Remodeling yeast to grow on waste biomass sugars sets the stage for improved production of biosynthesized products, which includes drugs such as insulin, human growth hormone and antibodies. Yeast has also been engineered to produce vaccines by expressing small fragments of virus that stimulate the immune system.

In fact, yeast can be re-engineered to produce natural compounds used to make drugs, which are otherwise difficult to source because they have to be extracted from rare plants.
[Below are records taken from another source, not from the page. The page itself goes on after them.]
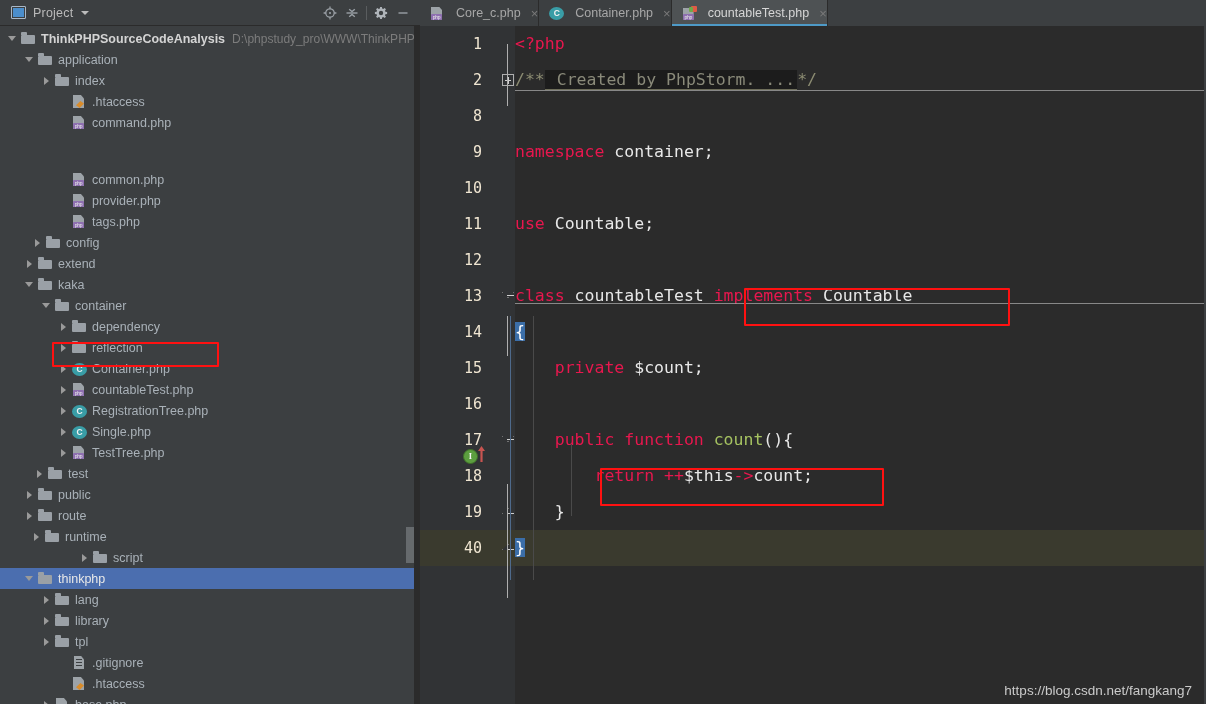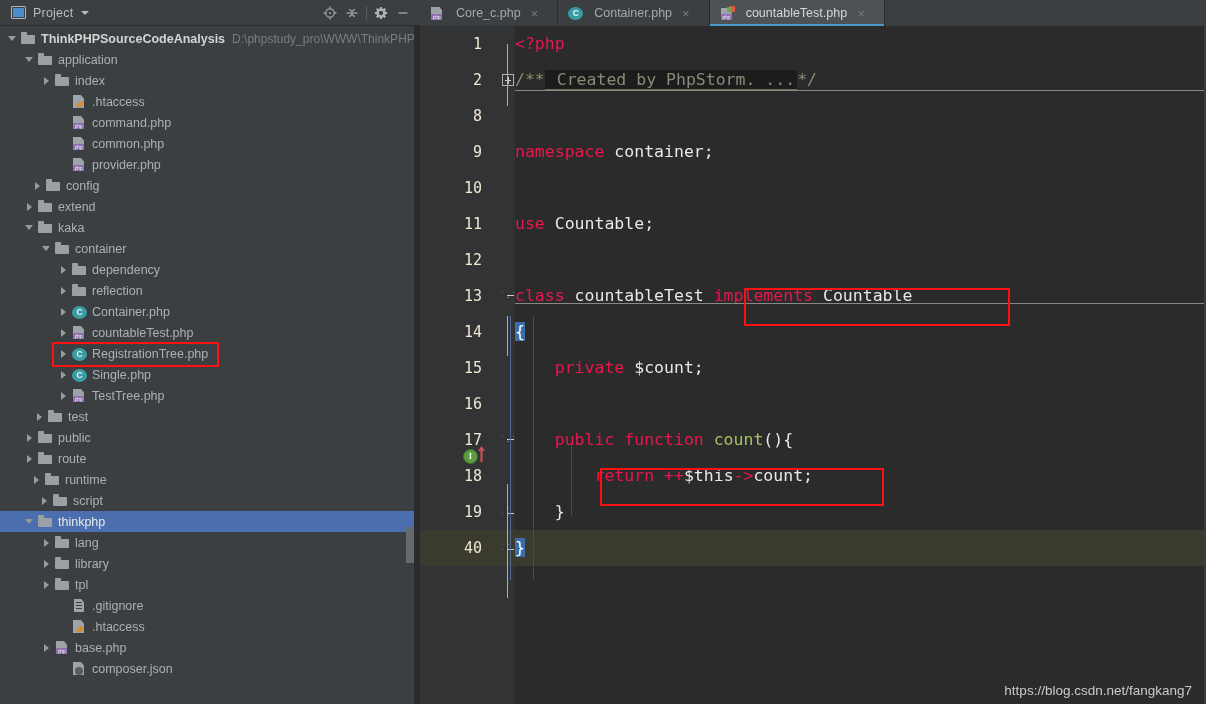--- a/index.html
+++ b/index.html
@@ -39,7 +39,7 @@
     border-bottom:1px solid #2B2B2B;
   }
   .tab{
-    display:flex;align-items:center;gap:6px;padding:0 19px 0 10px;
+    display:flex;align-items:center;gap:6px;padding:0 0 0 10px;
     font-size:12.5px;color:#A7A7A7;position:relative;
     border-right:1px solid #2B2B2B;box-sizing:border-box;
   }

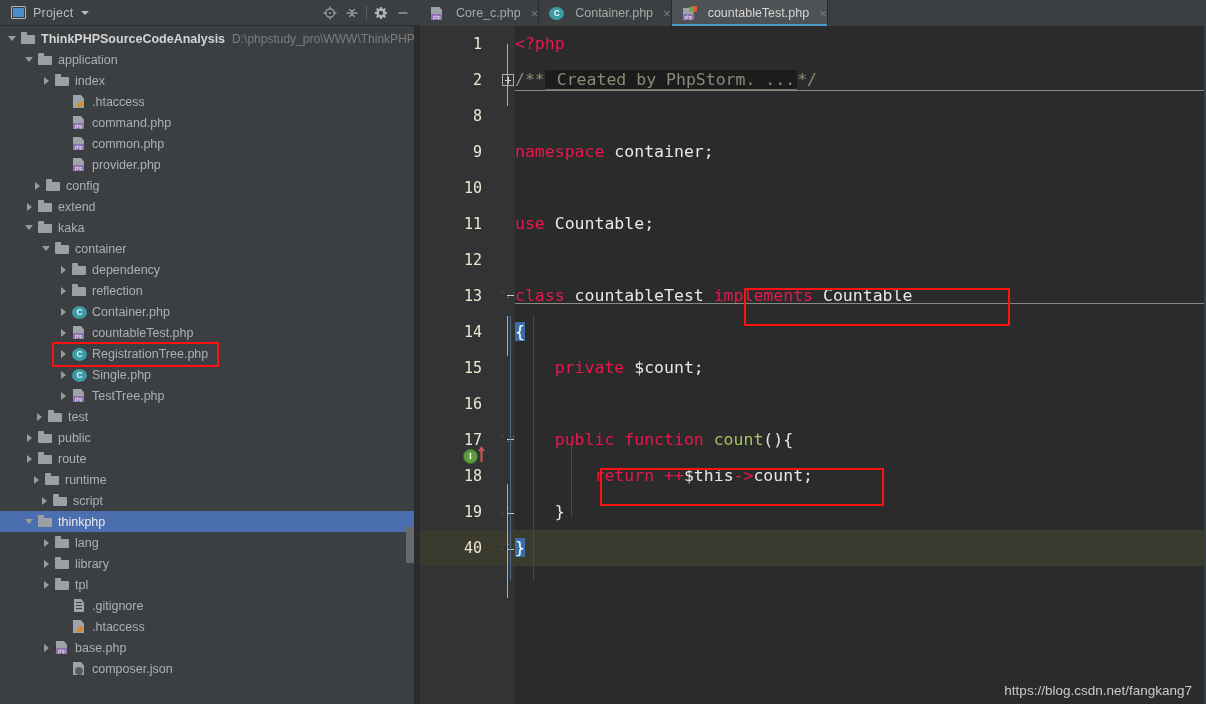--- a/index.html
+++ b/index.html
@@ -347,7 +347,7 @@
             </span>
             <span class="lbl">command.php</span>
           </div>
-          <div class="row" style="padding-left: 59px;">
+          <div class="row" style="padding-left: 59px; margin-top: 36px;">
             <span class="arrow "></span>
             <span class="ic ic-php">
               <span class="pp">php</span>

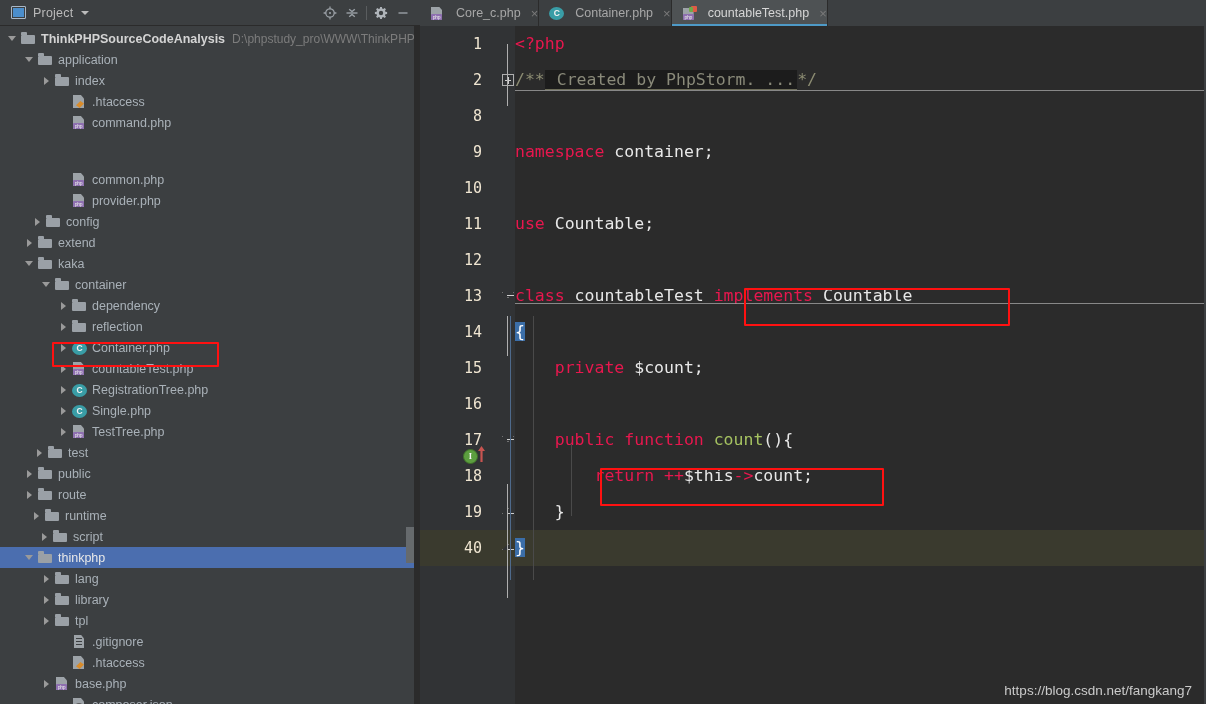--- a/index.html
+++ b/index.html
@@ -360,6 +360,13 @@
               <span class="pp">php</span>
             </span>
             <span class="lbl">provider.php</span>
+          </div>
+          <div class="row" style="padding-left: 59px;">
+            <span class="arrow "></span>
+            <span class="ic ic-php">
+              <span class="pp">php</span>
+            </span>
+            <span class="lbl">tags.php</span>
           </div>
           <div class="row" style="padding-left: 33px;">
             <span class="arrow r"></span>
These include scopolamine used for relieving motion sickness and postoperative nausea, and atropine used to treat Parkinson’s disease patients, and artemensin, used to treat malaria.

Ethanol is a well-known biofuel produced by yeast, but researchers have also engineered the organism to produce other fuels such as isobutanol and isopentanol, which can deliver more energy per liter than ethanol.

Bioengineered yeast can also produce building blocks of bioplastics, such as polylactic acid, which can then be used to make a variety of products, including packaging materials and consumer goods, without having to draw from petroleum sources.

“While the research community continues to innovate yeast to make new products, we are preparing the organism to grow efficiently on agricultural waste biomass, closing a carbon cycle that has so far eluded the manufacturing of fuels, pharmaceuticals and plastics,” said Nair.